The inclusion of the power sector in 2029 is the most significant signal for generators and distributors. Fossil fuel thermal plants, which still account for a relevant share of generation during periods of hydrological scarcity, will be affected. Renewable sources with near-zero emissions will hold a structural advantage within the allowance system. For companies such as Eva Energia, active in clean energy trading, this regulatory environment reinforces the competitive positioning of intrinsically low-emission sources.
The deadline the market needs to monitor
The proposal will be reviewed by the SBCE Permanent Technical Advisory Committee, composed of representatives from government, industry, academia, and civil society. After this stage, the text is expected to undergo public consultation in July. The government’s expectation is to publish the final regulation still in 2026, with implementation beginning in 2027.
The timeline is ambitious, and there are risks of delay. Brazil’s history of regulatory setbacks is well known: auctions postponed beyond schedule, decrees remaining in public consultation for months, committees debating without convergence. The question for investors is not only “when will the SBCE become operational?” but also “what is the cost of failing to prepare in the meantime?”

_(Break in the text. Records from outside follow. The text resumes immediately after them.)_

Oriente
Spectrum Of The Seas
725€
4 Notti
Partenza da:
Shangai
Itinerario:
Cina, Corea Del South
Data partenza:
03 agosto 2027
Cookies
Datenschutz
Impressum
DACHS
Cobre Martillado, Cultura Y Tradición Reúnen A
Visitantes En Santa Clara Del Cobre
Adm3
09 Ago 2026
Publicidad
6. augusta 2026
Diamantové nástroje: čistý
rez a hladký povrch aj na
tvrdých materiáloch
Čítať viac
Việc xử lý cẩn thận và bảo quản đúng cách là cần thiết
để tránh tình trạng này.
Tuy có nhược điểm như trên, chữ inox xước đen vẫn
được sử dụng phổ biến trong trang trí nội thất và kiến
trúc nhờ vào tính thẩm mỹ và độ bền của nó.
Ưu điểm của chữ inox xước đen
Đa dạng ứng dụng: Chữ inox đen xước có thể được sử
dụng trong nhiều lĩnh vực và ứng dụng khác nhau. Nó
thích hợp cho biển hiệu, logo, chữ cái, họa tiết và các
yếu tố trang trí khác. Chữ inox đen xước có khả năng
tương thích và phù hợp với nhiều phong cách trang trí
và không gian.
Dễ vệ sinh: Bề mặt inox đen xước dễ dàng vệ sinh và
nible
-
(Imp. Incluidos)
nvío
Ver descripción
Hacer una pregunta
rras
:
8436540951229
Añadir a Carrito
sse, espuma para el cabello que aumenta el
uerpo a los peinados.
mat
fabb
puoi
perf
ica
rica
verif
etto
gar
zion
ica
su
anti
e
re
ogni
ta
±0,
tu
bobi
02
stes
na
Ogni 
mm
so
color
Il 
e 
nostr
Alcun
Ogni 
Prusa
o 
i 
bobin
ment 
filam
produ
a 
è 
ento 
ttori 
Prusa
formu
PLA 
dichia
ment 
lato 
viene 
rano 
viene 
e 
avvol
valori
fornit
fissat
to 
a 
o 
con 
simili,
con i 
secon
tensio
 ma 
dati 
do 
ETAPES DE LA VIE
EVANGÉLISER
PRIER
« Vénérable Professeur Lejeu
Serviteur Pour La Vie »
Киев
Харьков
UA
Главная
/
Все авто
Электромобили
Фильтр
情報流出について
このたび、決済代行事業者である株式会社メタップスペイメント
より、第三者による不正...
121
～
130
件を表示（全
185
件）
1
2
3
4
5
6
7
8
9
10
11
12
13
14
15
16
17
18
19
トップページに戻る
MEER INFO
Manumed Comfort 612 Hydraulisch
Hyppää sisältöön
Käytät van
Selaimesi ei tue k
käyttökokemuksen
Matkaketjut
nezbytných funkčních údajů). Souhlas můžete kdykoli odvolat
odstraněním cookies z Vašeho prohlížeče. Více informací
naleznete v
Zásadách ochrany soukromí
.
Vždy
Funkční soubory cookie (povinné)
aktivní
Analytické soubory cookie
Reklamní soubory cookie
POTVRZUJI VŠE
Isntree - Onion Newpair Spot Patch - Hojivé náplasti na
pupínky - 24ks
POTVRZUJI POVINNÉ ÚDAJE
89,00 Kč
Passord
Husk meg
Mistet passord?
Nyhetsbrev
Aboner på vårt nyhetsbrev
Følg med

The answer depends on the sector. For oil and gas, the cost of early preparation is low compared to the risk of future liabilities. For waste and energy, the window for positioning remains open, and it may close faster than it appears.
Conclusion
Brazil took two years to transform its carbon market law into something operational. The sectoral proposal released in May 2026 is the most concrete step in that journey so far. It does not end the debate, the public consultation in July, final regulation in December, and the start of emissions reporting in 2027 are all major inflection points. But it changes the tone of the conversation: from “when is this going to happen?” to “what do I need to do before it does?”
For investors, the message is clear: carbon regulatory risk is no longer hypothetical in Brazil. It now has sectors, dates, and a dedicated secretariat. Companies that prepare in advance, whether through emissions inventories or projects capable of generating verified credits, will be better positioned once the system becomes fully operational.
Brazil’s regulated carbon market is still under construction. But the work has truly begun.